Yapılacak iş, davacının 20.12.1991-Şubat 2002 tarihleri arasındaki döneme ilişkin tesbiti istenen süreler yönünden işyerine ilişkin Kurum şubesinde bulunan işyeri dosyası ile 13.11.1995-Şubat 2002 tarihleri arasındaki süreler yönünden varsa işyeri ücret tediye bordrolarının işverenden celbetmek, dönem bordrolarında kayıtlı tanıklar saptanıp, bu tanıkların bilgilerine başvurmak, davacının 2000 yılından sonraki çalışmaları ile ilgili ücret tediye bordrolarının bulunması halinde 4447 sayılı Yasa’nın 11. maddesiyle 506 sayılı Sosyal Sigortalar Kanunu’nun 79. maddesine eklenen aynı maddenin 2. ve 3. fıkrasında söz konusu maddelerin yürürlüğe girdiği 01.01.2000 tarihinde itibaren kesintili çalışmalar bakımından çalışmaların ilgili ayın tamamında geçtiğine dair sigortalı lehine bir tür yasal karine getirilmiştir. Gerçekten, anılan fıkralara göre, işveren sigortalıların çalışmalarının 30 günden az geçmesi halinde az çalışmanın sebebini açıklayan bilgi ve belgeleri prim belgelerine eklemek zorundadır. Aksi takdirde, Kurum tarafından çalışmanın 30 gün devam ettiği kabul edilerek, eksik primler 506 sayılı Sosyal Sigortalar Kanunu’nun 80. maddesi hükümleri çerçevesinde işverenden tahsil edilebilecektir. Hal böyle olunca, 506 sayılı Sosyal Sigortalar Kanunu’nun 79. maddesinde yapılan değişiklikle sigortalı lehine getirilen yasal karine de 1.1.2000 tarihinden sonraki kısmı bildirimlerde dikkate alınarak tüm deliller toplandıktan sonra delilleri takdir edip ve sonucuna göre karar vermekten ibarettir.

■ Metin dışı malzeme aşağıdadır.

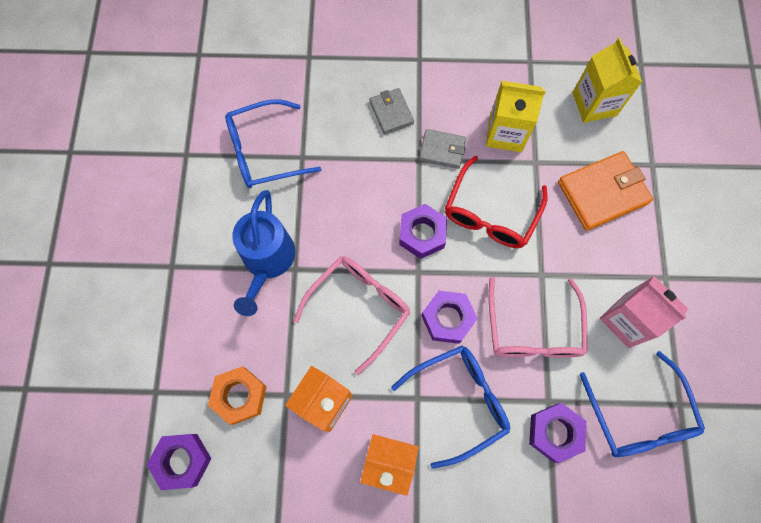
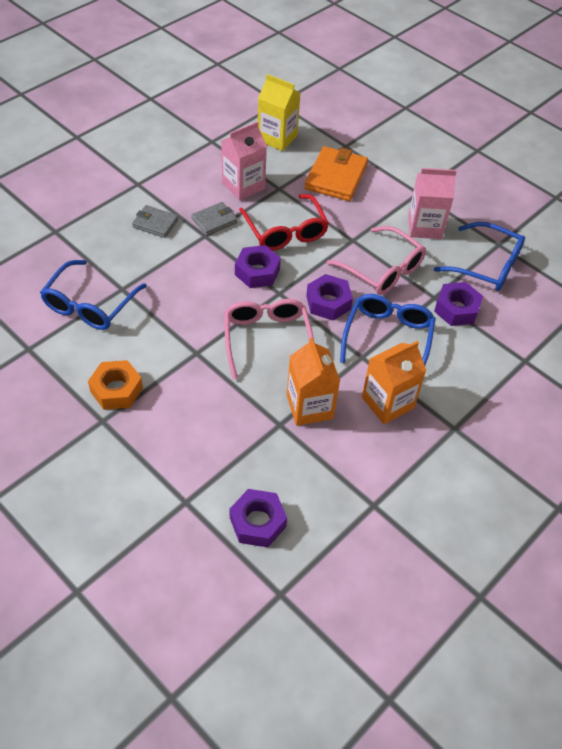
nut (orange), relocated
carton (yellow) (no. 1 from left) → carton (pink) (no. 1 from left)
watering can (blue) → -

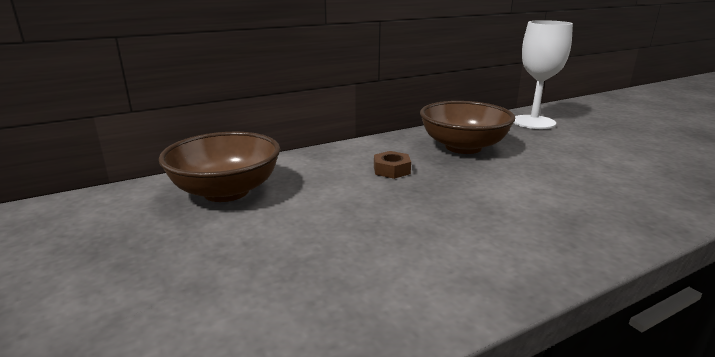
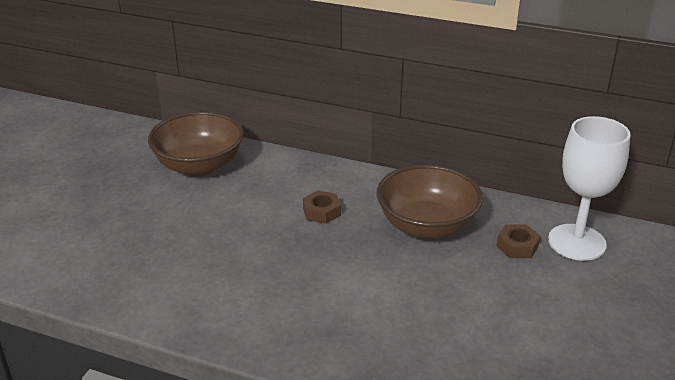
- → nut (brown) (no. 2 from left)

Mahkemece, bu maddi ve hukuki olgular gözönünde tutulmaksızın yazılı şekilde hüküm kurulması usul ve yasaya aykırı olup bozma nedenidir.
O halde, davalıların bu yönleri amaçlayan temyiz itirazları kabul edilmeli ve hüküm bozulmalıdır…) gerekçesiyle bozularak dosya yerine geri çevrilmekle, yeniden yapılan yargılama sonunda, mahkemece önceki kararda direnilmiştir.
TEMYİZ EDEN: Davalılar vekili
HUKUK GENEL KURULU KARARI
Hukuk Genel Kurulunca incelenerek direnme kararının süresinde temyiz edildiği anlaşıldıktan ve dosyadaki kağıtlar okunduktan sonra gereği görüşüldü:
İbraz edilen 1992-1995 dönemine ilişkin ücret bordrolarından 1993/Ocak ve Haziran devresine ait olanların davacı imzası taşıması, bu imzaların davacı sigortalı işçi tarafından kendisine aidiyeti inkar veya hata, hile, ikrah durumu iddia ve ispat edilememiş olması karşısında, 1993/Ocak-Haziran devresinde ücret bordrolarında belirtilen ve davalı Kurum kaydına geçmiş süreler dikkate alınarak, fazla sürelere ilişkin istemin reddi gerekir. Haziran/1993 sonrası ücret bordrolarının davacı imzası içermemesi, bordro tanığının ifadesi ve diğer delillerle çalışmanın varlığının anlaşılmış olması, ne var ki; Kasım/1995 sonrası için yapılan araştırma ve incelemenin yeterli bulunmaması nedeniyle, Özel Dairece belirtilen yöntem izlenerek, yapılacak inceleme ve araştırma sonucunda karar verilmesi gerekmesine karşın, önceki kararda direnilmesi usul ve yasaya aykırıdır. Bu nedenle direnme kararı bozulmalıdır.
SONUÇ:Davalılar vekilinin temyiz itirazlarının kabulü ile, direnme kararının Özel Daire bozma kararında gösterilen nedenlerden dolayı H.U.M.K.nun 429. Maddesi gereğince BOZULMASINA, gerekli temyiz harcı peşin alındığından başkaca harç alınmasına mahal olmadığına, 04.06.2008 gününde oybirliğiyle karar verildi.